Second, client needs come in various forms. Some innovations will be client-driven (i.e. clients explicitly asked for “it”) and some innovations may answer latent needs that clients did not know they had. As Steve Jobs famously remarked, sometimes “people don’t know what they want until you show it to them.” Twitter would fall into this category.

Beyond ROI, let us consider the human aspect.

When comparing research and development activities, pure development is easier to understand: it feels somewhat safe. When in development mode, things are fairly certain: we know precisely what is being built and we know when it will be ready. This is something everyone can work with, and your colleagues can start planning all the associated activities involved (marketing, sales, deployment, customer service, etc. ).

Research, by contrast, is uncertain.

What is being worked on? Why? Can we see it? When will it be ready? You will not be able to satisfactorily answer these questions until the project is sufficiently mature. Secrecy is not a great option either though. Thus, managing expectations often generates a certain amount of frustration.


In the field of data science, research is necessary for a variety of reasons, including:

Keeping up with the technology pace.

Software is evolving faster than ever on all fronts of the data science domain – be it storage and access, analysis and algorithms or data visualization. Hadoop was first released in 2006, which was the same year that deep learning kicked off. In the last 10 year, many powerful tools have appeared (Cassandra, MongoDB, D3, AngularJS, etc.). The potential for efficiency gains is substantial, and it requires constant experimentation to bring these technologies into your business environment. Good news: costs are low. The advent of open-source software has been creating larger and ever more passionate developer communities. As a result, some of the best software available today is free. (Go ahead and try it out!)

♦ Creating new revenue streams

Data sets will keep on expanding. Bigger data – both in volume and variety – leads to more opportunities for inventing new products and services. Entire lines of business may emerge as a result of solving data needs. The best example is Amazon Web Services which started 15 years ago and grew to a projected $13 bn revenues this year. In many industries, it has become the norm to “monetize” the data and analytics expertise.

Improving user experience

UX is a major differentiator in the digital world. Data science helps understand what, when and why something is needed through A/B testing, mapping consumer journey, speech or text processing, segmentation and other techniques. Getting the UX right is taking the friction out of the human-product interaction and has the potential to bring in the “Wow” factor for consumers.

Predicting outcomes

The ability to foresee results under different “what-if” scenarios is increasingly critical to all aspects of business – from finance to operations, legal, marketing or communication.
All of the above applications require heavy experimentation, and there are very few data science activities whose result is perfectly determined beforehand. Often a data scientist may work on many little “silly” exercises before tackling one large-scale challenge. Taken in isolation, none of the toy exercises is really worth it. However, put them all together and it is easy to see that the probability to find something great multiplies considerably.

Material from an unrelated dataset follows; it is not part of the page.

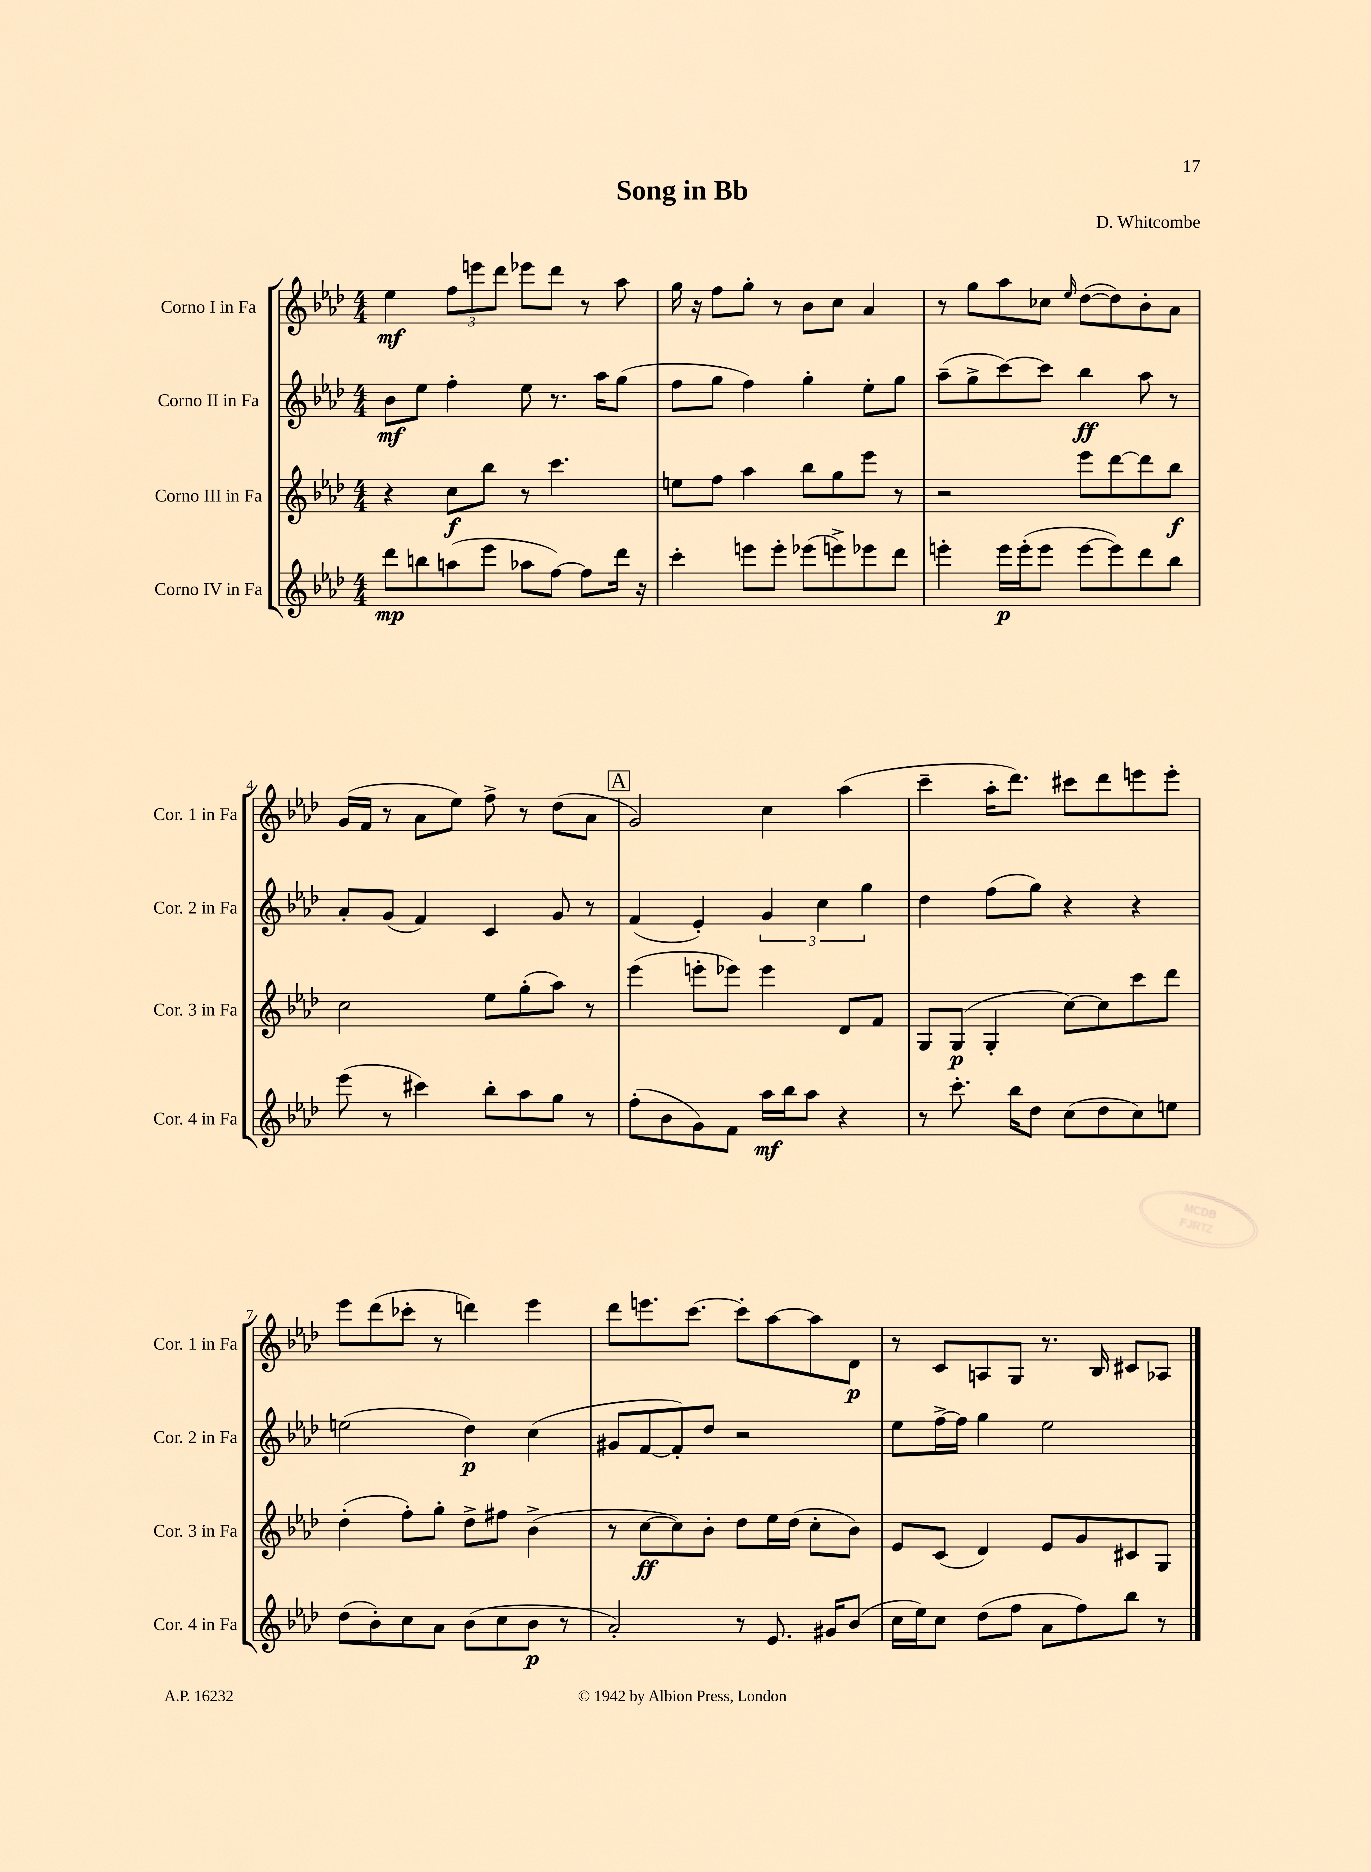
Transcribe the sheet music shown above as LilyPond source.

Let’s go back to the initial question: “What problem are you solving?”. Beyond the project at hand, this question may indicate a lack of sufficient communication around the need for doing research in general.

Whether you are an individual contributor or a team leader, it will help if you make a case for research very early on by explaining the probabilistic nature of success. For instance: “We will try 10 different things with the expectation that 3 will work out and that 1 will very likely pay off”.

Second, it will also help if you convey the big picture, beyond the scope of the project discussed. For instance: “We will try to understand the time of purchase, but the bigger theme here is Know Your Customer: a key ingredient to Marketing”.

Finally, great ideas can emerge not only from your existing customers but also from other industries, academic research, conferences or books. As long as you fail reasonably fast, there is little harm in experimenting!